The security initiative, unveiled this week, appears to have brought Biden’s summer of love with Europe to an abrupt end. AUKUS, which notably excludes France and the European Union, is just the latest in a series of steps, from Afghanistan to east Asia, that have taken Europe aback.
After promising European leaders that “America is back” and that multilateral diplomacy would guide U.S. foreign policy, Biden has alienated numerous allies with a go-it-alone approach on key issues. France’s foreign minister expressed “total incomprehension” at the recent move, which he called a “stab in the back,” and the EU’s foreign policy chief complained that Europe had not been consulted.
France will lose a nearly $100 billion deal to build diesel submarines for Australia under the terms of the initiative, which will see the U.S. and Britain help Canberra construct nuclear-powered ones.
As such, French anger on a purely commercial level would be understandable, particularly because France, since Britain’s handover of Hong Kong to China in 1997, is the only European nation to have significant territorial possessions or a permanent military presence in the Pacific.
But French and European Union officials went further, saying the agreement calls into question the entire cooperative effort to blunt China’s growing influence and underscores the importance of languishing plans to boost Europe’s own defense and security capabilities.
Some have compared Biden’s recent actions to those of his predecessor, Donald Trump, under Trump’s “America First” doctrine. That’s surprising for a president steeped in international affairs who ran for the White House vowing to mend shaken ties with allies and restore U.S. credibility on the world stage.

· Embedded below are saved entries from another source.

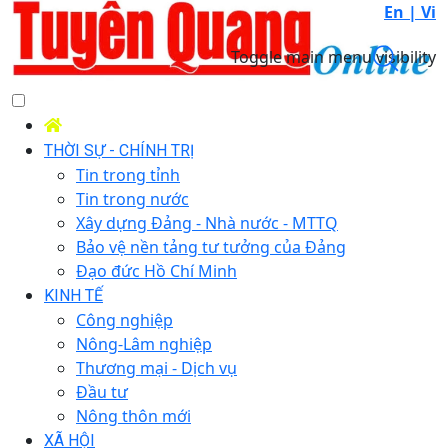
En |
Vi
Toggle main menu visibility
THỜI SỰ - CHÍNH TRỊ
Tin trong tỉnh
Tin trong nước
Xây dựng Đảng - Nhà nước - MTTQ
Bảo vệ nền tảng tư tưởng của Đảng
Đạo đức Hồ Chí Minh
KINH TẾ
Công nghiệp
Nông-Lâm nghiệp
Thương mại - Dịch vụ
Đầu tư
Nông thôn mới
XÃ HỘI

Although it’s impossible to predict if any damage will be lasting, the short-term impact seems to have rekindled European suspicions of American intentions.

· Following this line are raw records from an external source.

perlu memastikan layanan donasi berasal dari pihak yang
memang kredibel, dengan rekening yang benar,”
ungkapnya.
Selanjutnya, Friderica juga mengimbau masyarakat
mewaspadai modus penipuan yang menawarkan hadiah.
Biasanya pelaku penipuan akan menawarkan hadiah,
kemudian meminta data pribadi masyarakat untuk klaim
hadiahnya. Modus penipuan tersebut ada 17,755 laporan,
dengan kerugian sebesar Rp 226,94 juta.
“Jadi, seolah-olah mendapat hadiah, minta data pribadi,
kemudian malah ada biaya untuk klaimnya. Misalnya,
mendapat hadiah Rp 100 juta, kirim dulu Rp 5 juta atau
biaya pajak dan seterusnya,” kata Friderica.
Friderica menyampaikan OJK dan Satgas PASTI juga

Just three months ago, on his first visit to the continent as president, Biden was hailed as a hero by European counterparts eager to move beyond the trans-Atlantic tensions of the Trump years. But that palpable sense of relief has now faded for many, and its one clear winner, German Chancellor Angela Merkel, is on her way out.
Since June, Biden has infuriated America’s oldest ally, France, left Poland and Ukraine questioning the U.S. commitment to their security and upset the European Union more broadly with unilateral decisions ranging from Afghanistan to east Asia.

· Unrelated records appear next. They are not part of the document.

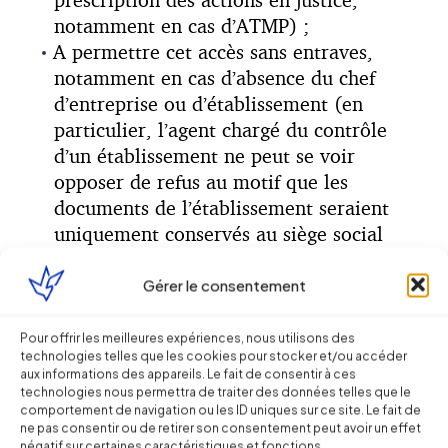
notamment en cas d’ATMP) ;
A permettre cet accès sans entraves,
notamment en cas d’absence du chef
d’entreprise ou d’établissement (en
particulier, l’agent chargé du contrôle
d’un établissement ne peut se voir
opposer de refus au motif que les
documents de l’établissement seraient
uniquement conservés au siège social
situé en-dehors de son ressort de
compétente) ;
Gérer le consentement
A pouvoir justifier d’éventuelles
difficultés matérielles objectives (force
Pour offrir les meilleures expériences, nous utilisons des
technologies telles que les cookies pour stocker et/ou accéder
majeure, etc.) en cas d’incident ou de
aux informations des appareils. Le fait de consentir à ces
retard de communication.
technologies nous permettra de traiter des données telles que le
comportement de navigation ou les ID uniques sur ce site. Le fait de
ne pas consentir ou de retirer son consentement peut avoir un effet
Le fait de ne pas être en mesure de
négatif sur certaines caractéristiques et fonctions.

The White House and Secretary of State Antony Blinken say France had been informed of the decision before it was announced on Wednesday, although it was not exactly clear when. Blinken said Thursday there had been conversations with the French about it within the past 24 to 48 hours, suggesting there had not been an indepth consultation.
French Foreign Minister JeanYves Le Drian, who in June extolled the “excellent news for all of us that America is back,” expressed “total incomprehension” at the announcement of the initiative. “It was really a stab in the back,” he said. “It looks a lot like what Trump did.”
White House press secretary Jen Psaki dismissed the comparison. “I would say the president doesn’t think about it much,” she told reporters.